TADA_FindPotentialDuplicatesMultipleOrgs(
  .data,
  dist_buffer = 100,
  org_hierarchy = "none",
  clean = FALSE
)

Arguments

.data

A TADA dataframe. If needed, this function may internally convert the input to an sf object for spatial processing.

dist_buffer

Numeric. Distance in meters used to define nearby sites. Records from different organizations are considered for duplicate checking only when their monitoring locations are within this distance. Default is 100.

org_hierarchy

A character vector of organization identifiers used to prioritize which record is selected within each duplicate group. If set to "none" or not provided, one record is selected at random from each group. Otherwise, the first organization in the vector that appears in a group is selected as the representative row.

clean

Logical. If TRUE, rows flagged as "Duplicate Not Selected" are removed before returning the result. Default is FALSE.

Value

The input dataframe with two additional columns: TADA.MultipleOrgDup.Flag and TADA.MultipleOrgDupGroupID.
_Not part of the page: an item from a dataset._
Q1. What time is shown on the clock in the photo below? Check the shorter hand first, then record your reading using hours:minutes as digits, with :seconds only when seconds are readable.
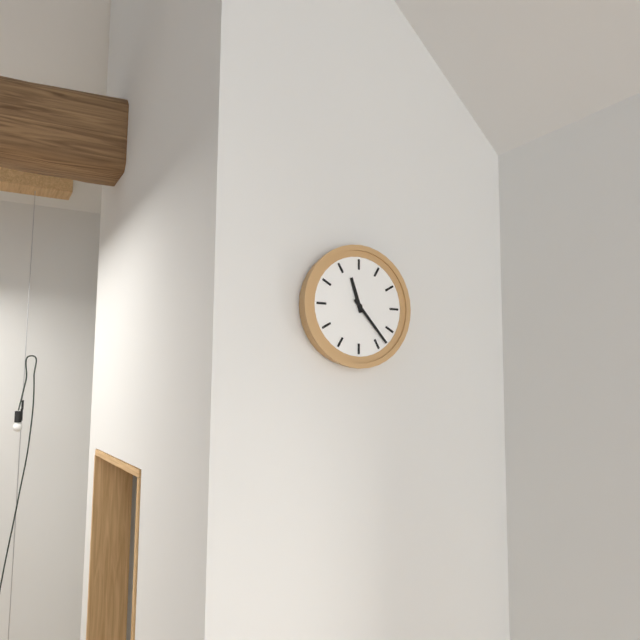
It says 11:23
TADA.MultipleOrgDup.Flag indicates duplicate status for each row and will be one of:

  • "Not a Duplicate"

  • "Duplicate Selected"

  • "Duplicate Not Selected"

TADA.MultipleOrgDupGroupID identifies potential multi-organization duplicate groups. Rows not assigned to a duplicate group are labeled "Not a Duplicate". Rows with the same group ID belong to the same potential duplicate set.

When clean = TRUE, rows flagged as "Duplicate Not Selected" are removed, while rows flagged as "Duplicate Selected" and "Not a Duplicate" are retained. If the duplicate flag columns already exist and clean = TRUE, the function assumes those columns were created by this function and are current; in that case, it skips recomputation and filters the existing flags.

Details

This function calls TADA_FindNearbySites() internally to identify nearby monitoring locations. Records are then compared across organizations within each nearby-site group. Because this is a heuristic, users should review flagged records to determine whether they are true duplicates or legitimate separate observations.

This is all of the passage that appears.